Heterogeneous SARS-CoV-2-Neutralizing Activities After Infection and Vaccination.Front Immunol. 2022; 13:888794.FI
Severe acute respiratory syndrome coronavirus 2 (SARS-CoV-2) variants of concern (VOCs) with different resistance levels to existing immunity have recently emerged. Antibodies that recognize the SARS-CoV-2 spike (S) protein and exhibit neutralizing activities are considered the best correlate of protection and an understanding of humoral immunity is crucial for controlling the pandemic. We thus analyzed such antibodies in individuals recovered from infection in 2020 as well as vaccinees after two doses of an mRNA vaccine.

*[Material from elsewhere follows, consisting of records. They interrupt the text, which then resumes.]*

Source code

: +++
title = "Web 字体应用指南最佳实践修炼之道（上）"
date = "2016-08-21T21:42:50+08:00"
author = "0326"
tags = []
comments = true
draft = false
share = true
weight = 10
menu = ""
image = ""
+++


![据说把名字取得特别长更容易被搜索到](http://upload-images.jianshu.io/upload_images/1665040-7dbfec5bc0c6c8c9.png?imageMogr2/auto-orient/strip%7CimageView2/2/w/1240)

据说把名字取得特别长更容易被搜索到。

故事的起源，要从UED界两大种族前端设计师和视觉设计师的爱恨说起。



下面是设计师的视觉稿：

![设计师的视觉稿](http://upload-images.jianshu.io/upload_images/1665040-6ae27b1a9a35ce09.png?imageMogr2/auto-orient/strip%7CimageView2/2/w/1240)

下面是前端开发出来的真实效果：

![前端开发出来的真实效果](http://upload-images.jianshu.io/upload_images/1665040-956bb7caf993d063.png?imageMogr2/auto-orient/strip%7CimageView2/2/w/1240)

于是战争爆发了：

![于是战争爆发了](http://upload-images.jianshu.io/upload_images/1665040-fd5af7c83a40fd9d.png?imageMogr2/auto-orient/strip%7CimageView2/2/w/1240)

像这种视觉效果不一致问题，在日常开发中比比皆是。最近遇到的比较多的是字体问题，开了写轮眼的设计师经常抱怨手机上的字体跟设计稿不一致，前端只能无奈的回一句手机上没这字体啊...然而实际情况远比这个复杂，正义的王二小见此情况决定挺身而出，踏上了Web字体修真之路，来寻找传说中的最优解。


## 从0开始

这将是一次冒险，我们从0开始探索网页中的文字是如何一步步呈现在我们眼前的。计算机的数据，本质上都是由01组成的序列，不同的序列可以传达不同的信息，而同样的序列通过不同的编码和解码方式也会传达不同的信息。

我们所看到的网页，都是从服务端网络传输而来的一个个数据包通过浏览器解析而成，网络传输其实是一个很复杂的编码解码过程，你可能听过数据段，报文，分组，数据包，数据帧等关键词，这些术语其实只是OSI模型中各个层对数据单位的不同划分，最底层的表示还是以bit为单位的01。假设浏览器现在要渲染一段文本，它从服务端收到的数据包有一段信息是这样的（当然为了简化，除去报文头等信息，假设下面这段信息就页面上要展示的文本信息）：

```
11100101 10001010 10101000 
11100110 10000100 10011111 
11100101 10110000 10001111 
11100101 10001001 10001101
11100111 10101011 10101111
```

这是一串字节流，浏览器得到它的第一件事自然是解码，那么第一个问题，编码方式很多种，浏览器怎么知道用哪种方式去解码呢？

Neutralizing antibody responses against three SARS-CoV-2 variants (D614G, VOCs Beta and Delta) were determined in serum samples from 54 infected individuals (24 non-hospitalized, 30 hospitalized) and 34 vaccinees shortly after symptom onset or second vaccination, respectively, as well as six months later. In addition, the effect of the S sequence of the infecting strain on neutralization was studied.
Non-hospitalized patients had the lowest neutralization titers against all variants, while those of hospitalized patients equaled or exceeded those of vaccinees. Neutralizing activity was lower against the two VOCs and declined significantly in all cohorts after six months. This decrease was more pronounced in hospitalized and vaccinated individuals than in non-hospitalized patients. Of note, the specific neutralizing activity (NT titer/ELISA value ratio) was higher in the infected cohorts than in vaccinees and did not differ between non-hospitalized and hospitalized patients. Patients infected with viral strains carrying mutations in the N-terminal domain of the spike protein were impaired in Beta VOC neutralization.
Specific neutralizing activities were higher in infected than in vaccinated individuals, and no difference in the quality of these antibodies was observed between hospitalized and non-hospitalized patients, despite significantly lower titers in the latter group. Additionally, antibody responses of infected individuals showed greater heterogeneity than those of vaccinees, which was associated with mutations in the spike protein of the infecting strain. Overall, our findings yielded novel insights into SARS-CoV-2-specific neutralizing antibodies, evolving differently after virus infection and COVID-19 vaccination, which is an important issue to consider in ongoing vaccine strategy improvements.